* **REQUIREMENTS**: Reproduce verbatim the lines of the records from the line containing "2.28.2 catalogue (DETECT_THRESH" through the line containing "Image 512 x", both included.

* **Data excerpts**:
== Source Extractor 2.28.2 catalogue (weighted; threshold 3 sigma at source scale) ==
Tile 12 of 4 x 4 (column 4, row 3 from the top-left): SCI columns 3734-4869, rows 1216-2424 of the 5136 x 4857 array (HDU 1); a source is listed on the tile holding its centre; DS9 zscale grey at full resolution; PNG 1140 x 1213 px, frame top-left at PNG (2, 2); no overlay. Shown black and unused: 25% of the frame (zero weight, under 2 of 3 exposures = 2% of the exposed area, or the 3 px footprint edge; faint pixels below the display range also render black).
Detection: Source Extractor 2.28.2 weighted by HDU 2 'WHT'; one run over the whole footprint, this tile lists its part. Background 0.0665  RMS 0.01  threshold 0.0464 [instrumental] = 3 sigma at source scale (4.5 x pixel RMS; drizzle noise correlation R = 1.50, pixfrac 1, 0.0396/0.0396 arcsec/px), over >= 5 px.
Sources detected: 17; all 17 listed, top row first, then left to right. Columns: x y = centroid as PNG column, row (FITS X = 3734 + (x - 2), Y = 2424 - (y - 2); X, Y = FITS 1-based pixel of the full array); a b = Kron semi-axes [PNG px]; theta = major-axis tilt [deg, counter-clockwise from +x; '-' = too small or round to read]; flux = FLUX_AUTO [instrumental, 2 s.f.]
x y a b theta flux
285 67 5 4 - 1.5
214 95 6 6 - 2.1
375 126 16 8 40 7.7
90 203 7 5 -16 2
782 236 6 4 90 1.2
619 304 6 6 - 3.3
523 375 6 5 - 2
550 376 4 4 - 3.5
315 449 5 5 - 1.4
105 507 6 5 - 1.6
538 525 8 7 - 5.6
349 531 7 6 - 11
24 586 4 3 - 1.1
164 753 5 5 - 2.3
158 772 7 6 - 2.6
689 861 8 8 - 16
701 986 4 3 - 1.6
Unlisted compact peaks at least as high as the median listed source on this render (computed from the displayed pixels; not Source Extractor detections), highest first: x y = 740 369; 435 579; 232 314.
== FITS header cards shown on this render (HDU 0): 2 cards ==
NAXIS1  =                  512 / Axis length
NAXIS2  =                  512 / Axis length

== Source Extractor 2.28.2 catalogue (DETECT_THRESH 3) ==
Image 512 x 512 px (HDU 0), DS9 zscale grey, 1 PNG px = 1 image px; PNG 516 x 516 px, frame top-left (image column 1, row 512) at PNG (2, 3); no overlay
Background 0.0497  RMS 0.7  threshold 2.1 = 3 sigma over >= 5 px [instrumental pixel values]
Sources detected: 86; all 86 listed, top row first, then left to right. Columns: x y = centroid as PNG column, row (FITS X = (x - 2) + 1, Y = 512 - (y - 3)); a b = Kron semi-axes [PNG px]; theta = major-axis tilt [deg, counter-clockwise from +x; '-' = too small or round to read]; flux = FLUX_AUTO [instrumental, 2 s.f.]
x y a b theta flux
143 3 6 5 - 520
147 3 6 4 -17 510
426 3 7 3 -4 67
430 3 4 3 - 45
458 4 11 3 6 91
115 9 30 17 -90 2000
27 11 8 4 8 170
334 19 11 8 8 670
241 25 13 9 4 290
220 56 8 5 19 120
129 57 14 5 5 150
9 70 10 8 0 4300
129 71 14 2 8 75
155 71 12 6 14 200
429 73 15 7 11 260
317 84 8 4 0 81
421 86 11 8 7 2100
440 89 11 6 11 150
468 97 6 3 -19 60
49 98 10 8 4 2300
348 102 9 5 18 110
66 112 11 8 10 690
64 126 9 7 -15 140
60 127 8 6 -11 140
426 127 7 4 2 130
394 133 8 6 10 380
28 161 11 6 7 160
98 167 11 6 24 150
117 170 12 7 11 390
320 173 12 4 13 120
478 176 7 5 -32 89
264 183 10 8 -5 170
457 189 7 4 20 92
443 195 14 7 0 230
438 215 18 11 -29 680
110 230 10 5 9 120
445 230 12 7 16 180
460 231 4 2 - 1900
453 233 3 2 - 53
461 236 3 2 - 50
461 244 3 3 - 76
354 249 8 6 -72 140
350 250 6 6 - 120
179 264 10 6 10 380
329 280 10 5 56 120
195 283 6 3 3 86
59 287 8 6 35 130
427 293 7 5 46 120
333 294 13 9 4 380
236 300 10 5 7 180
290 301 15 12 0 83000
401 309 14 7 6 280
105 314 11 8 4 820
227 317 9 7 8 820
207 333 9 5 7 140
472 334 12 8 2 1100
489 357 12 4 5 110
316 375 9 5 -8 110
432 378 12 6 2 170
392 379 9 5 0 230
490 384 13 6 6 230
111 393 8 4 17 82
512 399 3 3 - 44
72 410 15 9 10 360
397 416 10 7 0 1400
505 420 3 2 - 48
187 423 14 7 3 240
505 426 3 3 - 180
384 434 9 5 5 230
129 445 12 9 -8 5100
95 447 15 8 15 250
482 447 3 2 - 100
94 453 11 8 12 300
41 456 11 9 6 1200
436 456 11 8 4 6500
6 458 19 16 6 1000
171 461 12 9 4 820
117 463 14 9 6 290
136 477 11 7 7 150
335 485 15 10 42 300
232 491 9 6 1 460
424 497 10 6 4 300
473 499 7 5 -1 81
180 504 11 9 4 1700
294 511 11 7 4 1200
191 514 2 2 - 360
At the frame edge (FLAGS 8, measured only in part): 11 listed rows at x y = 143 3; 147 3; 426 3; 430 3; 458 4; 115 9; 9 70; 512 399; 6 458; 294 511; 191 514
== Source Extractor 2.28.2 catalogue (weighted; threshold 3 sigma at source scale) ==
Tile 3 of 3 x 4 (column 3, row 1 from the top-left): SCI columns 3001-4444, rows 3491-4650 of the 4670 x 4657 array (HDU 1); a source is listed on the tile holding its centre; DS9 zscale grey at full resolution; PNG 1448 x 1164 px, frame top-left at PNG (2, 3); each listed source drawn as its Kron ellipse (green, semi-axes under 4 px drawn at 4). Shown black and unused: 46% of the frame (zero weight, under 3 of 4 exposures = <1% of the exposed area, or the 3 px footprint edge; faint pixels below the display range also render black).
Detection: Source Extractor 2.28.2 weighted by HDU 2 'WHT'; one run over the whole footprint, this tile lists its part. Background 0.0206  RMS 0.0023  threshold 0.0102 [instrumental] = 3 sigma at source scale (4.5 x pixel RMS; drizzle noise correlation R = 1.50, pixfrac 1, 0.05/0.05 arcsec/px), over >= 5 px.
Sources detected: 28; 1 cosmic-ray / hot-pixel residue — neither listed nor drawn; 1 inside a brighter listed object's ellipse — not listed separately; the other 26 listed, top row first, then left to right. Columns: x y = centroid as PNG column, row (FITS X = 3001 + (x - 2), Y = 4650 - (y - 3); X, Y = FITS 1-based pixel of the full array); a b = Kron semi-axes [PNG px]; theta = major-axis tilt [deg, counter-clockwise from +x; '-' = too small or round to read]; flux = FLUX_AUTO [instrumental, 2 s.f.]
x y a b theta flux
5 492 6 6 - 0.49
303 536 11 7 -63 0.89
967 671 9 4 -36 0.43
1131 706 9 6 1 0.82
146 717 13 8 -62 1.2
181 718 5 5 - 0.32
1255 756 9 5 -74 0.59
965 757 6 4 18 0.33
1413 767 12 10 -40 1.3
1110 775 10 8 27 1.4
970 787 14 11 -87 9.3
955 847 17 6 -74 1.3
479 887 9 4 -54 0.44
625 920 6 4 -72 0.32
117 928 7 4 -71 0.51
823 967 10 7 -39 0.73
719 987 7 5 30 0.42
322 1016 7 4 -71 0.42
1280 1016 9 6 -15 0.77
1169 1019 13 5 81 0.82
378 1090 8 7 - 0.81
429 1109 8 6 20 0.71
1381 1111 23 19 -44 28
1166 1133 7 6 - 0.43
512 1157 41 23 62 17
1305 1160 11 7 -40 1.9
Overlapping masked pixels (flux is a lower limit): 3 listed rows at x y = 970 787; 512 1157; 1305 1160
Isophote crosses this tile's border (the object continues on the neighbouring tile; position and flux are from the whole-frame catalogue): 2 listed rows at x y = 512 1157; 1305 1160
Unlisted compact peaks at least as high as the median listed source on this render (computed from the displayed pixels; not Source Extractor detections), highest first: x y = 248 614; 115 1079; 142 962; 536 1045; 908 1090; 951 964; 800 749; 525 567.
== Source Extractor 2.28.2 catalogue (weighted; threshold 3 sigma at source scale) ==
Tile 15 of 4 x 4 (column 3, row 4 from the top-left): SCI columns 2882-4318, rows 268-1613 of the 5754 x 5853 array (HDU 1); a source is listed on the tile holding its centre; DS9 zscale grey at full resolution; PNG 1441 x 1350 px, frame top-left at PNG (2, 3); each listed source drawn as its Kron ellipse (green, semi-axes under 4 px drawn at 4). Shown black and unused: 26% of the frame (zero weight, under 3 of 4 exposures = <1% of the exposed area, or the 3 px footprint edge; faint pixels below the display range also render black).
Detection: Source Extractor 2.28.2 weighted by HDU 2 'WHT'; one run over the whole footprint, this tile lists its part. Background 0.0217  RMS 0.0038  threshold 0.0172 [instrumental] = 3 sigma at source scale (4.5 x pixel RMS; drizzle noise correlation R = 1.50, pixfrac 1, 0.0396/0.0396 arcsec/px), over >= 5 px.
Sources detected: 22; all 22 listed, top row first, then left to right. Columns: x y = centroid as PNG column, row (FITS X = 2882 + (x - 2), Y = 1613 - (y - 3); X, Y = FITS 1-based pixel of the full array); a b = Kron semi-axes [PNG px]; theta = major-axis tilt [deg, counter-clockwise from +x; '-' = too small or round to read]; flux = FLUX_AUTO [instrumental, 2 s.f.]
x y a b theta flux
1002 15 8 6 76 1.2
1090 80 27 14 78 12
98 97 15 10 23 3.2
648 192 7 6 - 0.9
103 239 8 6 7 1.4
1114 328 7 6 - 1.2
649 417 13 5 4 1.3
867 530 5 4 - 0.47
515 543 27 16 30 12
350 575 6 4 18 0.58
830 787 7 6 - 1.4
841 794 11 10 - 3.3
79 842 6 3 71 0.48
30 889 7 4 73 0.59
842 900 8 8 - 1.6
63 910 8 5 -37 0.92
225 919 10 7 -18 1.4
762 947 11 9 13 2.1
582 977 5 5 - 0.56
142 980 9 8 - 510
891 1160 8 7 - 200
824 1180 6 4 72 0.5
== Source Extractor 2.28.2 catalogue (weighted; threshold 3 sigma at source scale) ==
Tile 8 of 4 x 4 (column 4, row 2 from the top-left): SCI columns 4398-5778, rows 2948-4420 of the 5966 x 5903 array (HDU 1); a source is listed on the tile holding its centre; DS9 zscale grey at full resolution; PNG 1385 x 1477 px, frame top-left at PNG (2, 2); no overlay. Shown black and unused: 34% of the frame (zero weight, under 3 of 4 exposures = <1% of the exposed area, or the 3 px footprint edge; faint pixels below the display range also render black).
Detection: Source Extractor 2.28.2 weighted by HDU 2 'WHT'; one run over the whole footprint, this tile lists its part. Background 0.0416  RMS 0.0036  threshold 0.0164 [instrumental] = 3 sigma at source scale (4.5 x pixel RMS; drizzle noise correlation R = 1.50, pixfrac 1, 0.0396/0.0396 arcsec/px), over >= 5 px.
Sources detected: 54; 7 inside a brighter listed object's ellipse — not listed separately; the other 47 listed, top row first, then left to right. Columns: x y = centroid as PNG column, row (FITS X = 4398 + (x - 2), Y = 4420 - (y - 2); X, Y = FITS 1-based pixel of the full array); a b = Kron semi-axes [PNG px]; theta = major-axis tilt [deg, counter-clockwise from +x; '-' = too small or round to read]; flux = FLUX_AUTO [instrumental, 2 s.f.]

* **REPLY**:
== Source Extractor 2.28.2 catalogue (DETECT_THRESH 3) ==
Image 512 x 512 px (HDU 0), DS9 zscale grey, 1 PNG px = 1 image px; PNG 516 x 516 px, frame top-left (image column 1, row 512) at PNG (2, 3); no overlay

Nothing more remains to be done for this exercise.